**Your goal**. Repeat exactly the opening lines of the records, ending with the line that contains "[519,327,600,335] [220,345,570,356] [220,363,424,374]".

Content starts

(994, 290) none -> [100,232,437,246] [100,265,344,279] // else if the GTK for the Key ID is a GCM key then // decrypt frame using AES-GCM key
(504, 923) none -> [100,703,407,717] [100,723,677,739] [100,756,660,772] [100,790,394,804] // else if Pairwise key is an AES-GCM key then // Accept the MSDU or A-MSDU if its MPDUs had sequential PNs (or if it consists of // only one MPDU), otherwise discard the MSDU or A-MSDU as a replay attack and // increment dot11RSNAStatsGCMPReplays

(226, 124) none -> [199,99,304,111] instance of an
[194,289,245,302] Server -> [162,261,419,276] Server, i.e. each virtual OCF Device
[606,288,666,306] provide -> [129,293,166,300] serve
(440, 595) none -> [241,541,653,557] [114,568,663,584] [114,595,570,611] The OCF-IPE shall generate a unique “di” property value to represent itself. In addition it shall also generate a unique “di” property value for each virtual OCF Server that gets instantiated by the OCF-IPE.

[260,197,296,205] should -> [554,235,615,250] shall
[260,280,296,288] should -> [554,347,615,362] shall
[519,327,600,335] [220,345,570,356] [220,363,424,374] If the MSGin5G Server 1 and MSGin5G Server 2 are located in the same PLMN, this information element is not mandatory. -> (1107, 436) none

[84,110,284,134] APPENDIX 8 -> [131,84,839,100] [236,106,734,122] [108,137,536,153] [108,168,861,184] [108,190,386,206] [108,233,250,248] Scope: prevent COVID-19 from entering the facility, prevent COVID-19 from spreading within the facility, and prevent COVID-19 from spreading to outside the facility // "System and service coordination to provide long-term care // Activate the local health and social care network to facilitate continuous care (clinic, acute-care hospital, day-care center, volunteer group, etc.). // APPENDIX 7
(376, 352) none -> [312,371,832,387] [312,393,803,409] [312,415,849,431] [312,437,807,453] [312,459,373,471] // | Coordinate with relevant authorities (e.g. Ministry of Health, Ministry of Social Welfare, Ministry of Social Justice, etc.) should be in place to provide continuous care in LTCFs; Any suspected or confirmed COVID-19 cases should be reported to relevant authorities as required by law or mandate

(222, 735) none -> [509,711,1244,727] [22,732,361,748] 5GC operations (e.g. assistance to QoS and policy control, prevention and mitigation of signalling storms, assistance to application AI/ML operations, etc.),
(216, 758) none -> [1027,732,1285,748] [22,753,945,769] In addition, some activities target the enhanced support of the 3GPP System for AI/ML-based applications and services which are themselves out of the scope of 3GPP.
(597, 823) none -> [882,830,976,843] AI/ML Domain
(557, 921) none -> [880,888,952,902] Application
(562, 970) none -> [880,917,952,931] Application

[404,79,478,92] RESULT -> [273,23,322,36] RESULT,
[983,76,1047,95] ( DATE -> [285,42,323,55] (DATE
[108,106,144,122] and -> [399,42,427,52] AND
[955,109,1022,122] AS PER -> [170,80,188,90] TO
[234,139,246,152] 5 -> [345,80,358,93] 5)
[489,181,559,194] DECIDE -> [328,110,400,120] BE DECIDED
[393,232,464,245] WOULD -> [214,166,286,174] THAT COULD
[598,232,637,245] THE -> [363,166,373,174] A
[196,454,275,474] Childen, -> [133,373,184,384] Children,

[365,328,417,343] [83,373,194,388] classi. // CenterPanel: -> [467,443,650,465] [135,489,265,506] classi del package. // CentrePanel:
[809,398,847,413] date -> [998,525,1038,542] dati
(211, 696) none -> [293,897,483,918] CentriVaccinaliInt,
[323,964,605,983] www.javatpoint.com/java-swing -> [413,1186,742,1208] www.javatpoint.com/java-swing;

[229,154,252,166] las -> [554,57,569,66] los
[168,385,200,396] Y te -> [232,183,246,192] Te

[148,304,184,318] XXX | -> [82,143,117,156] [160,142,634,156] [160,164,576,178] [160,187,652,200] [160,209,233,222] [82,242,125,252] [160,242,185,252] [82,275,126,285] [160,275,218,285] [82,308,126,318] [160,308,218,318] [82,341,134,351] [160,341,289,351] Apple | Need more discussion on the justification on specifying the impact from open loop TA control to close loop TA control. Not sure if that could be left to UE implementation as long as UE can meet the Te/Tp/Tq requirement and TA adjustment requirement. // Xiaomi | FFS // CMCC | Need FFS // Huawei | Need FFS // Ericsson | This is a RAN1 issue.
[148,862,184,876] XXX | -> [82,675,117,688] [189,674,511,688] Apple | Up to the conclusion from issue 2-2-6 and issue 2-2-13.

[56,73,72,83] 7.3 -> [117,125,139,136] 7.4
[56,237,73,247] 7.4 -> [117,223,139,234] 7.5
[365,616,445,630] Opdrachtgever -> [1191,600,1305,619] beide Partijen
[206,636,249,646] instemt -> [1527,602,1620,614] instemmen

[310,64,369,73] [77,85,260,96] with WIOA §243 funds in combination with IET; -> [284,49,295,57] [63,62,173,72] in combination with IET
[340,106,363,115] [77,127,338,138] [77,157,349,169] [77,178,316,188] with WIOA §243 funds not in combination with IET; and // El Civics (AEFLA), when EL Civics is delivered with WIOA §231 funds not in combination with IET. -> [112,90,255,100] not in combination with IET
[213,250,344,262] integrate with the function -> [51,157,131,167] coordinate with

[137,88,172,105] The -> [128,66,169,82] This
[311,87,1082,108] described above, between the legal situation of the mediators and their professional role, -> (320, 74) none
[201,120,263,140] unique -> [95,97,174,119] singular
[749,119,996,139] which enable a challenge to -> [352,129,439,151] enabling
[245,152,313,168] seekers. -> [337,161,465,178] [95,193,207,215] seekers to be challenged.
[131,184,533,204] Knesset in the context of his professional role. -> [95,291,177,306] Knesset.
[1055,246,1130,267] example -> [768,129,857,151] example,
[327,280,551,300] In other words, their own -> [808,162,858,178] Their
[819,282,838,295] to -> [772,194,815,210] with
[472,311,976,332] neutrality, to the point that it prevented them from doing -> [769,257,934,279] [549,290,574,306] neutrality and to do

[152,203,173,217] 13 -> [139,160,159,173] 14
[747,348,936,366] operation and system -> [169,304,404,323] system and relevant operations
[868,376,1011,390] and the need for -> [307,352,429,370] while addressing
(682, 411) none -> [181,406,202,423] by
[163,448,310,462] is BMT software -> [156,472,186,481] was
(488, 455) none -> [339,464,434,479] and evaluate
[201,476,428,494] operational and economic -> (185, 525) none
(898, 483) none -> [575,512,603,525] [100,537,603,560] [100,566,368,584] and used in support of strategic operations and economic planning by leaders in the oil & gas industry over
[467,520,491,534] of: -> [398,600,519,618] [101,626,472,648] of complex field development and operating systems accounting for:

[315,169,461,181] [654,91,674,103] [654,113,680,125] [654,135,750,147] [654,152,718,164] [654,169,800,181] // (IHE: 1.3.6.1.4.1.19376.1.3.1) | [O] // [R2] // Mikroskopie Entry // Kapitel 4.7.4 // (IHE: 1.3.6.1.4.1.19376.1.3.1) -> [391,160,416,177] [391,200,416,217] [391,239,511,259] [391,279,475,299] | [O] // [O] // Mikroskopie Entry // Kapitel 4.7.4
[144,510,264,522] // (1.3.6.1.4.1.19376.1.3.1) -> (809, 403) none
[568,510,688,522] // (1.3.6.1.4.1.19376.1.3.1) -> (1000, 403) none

Content ends

**Answer below**.
(994, 290) none -> [100,232,437,246] [100,265,344,279] // else if the GTK for the Key ID is a GCM key then // decrypt frame using AES-GCM key
(504, 923) none -> [100,703,407,717] [100,723,677,739] [100,756,660,772] [100,790,394,804] // else if Pairwise key is an AES-GCM key then // Accept the MSDU or A-MSDU if its MPDUs had sequential PNs (or if it consists of // only one MPDU), otherwise discard the MSDU or A-MSDU as a replay attack and // increment dot11RSNAStatsGCMPReplays

(226, 124) none -> [199,99,304,111] instance of an
[194,289,245,302] Server -> [162,261,419,276] Server, i.e. each virtual OCF Device
[606,288,666,306] provide -> [129,293,166,300] serve
(440, 595) none -> [241,541,653,557] [114,568,663,584] [114,595,570,611] The OCF-IPE shall generate a unique “di” property value to represent itself. In addition it shall also generate a unique “di” property value for each virtual OCF Server that gets instantiated by the OCF-IPE.

[260,197,296,205] should -> [554,235,615,250] shall
[260,280,296,288] should -> [554,347,615,362] shall
[519,327,600,335] [220,345,570,356] [220,363,424,374] If the MSGin5G Server 1 and MSGin5G Server 2 are located in the same PLMN, this information element is not mandatory. -> (1107, 436) none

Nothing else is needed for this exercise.